- **Instruction**
Return the lines of the data below exactly. Start at the first and end with the line containing "[473,55,672,69] [84,74,274,87] If".

Stored entries:
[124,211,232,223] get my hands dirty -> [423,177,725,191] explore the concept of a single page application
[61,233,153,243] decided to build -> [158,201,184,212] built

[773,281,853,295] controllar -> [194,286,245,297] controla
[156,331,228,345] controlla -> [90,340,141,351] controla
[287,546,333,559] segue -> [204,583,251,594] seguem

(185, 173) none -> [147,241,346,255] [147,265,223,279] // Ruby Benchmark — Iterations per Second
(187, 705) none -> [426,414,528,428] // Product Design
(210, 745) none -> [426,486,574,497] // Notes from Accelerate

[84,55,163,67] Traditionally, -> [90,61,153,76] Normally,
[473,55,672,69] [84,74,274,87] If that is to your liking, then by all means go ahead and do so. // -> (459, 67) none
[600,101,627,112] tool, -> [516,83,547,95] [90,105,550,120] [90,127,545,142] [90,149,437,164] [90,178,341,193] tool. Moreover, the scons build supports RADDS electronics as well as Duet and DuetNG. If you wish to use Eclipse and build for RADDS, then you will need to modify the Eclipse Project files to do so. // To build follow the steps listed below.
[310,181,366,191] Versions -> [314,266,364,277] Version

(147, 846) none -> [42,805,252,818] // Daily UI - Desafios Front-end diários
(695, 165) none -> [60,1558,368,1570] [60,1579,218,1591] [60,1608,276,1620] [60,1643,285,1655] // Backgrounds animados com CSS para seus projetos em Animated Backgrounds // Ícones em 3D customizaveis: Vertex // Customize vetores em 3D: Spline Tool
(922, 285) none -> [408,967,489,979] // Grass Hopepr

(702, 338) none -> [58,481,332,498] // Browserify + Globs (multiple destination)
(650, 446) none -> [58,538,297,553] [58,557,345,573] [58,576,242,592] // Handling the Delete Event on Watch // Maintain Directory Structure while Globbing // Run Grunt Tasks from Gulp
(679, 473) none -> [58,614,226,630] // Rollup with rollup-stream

- **Task output**
[124,211,232,223] get my hands dirty -> [423,177,725,191] explore the concept of a single page application
[61,233,153,243] decided to build -> [158,201,184,212] built

[773,281,853,295] controllar -> [194,286,245,297] controla
[156,331,228,345] controlla -> [90,340,141,351] controla
[287,546,333,559] segue -> [204,583,251,594] seguem

(185, 173) none -> [147,241,346,255] [147,265,223,279] // Ruby Benchmark — Iterations per Second
(187, 705) none -> [426,414,528,428] // Product Design
(210, 745) none -> [426,486,574,497] // Notes from Accelerate

[84,55,163,67] Traditionally, -> [90,61,153,76] Normally,
[473,55,672,69] [84,74,274,87] If that is to your liking, then by all means go ahead and do so. // -> (459, 67) none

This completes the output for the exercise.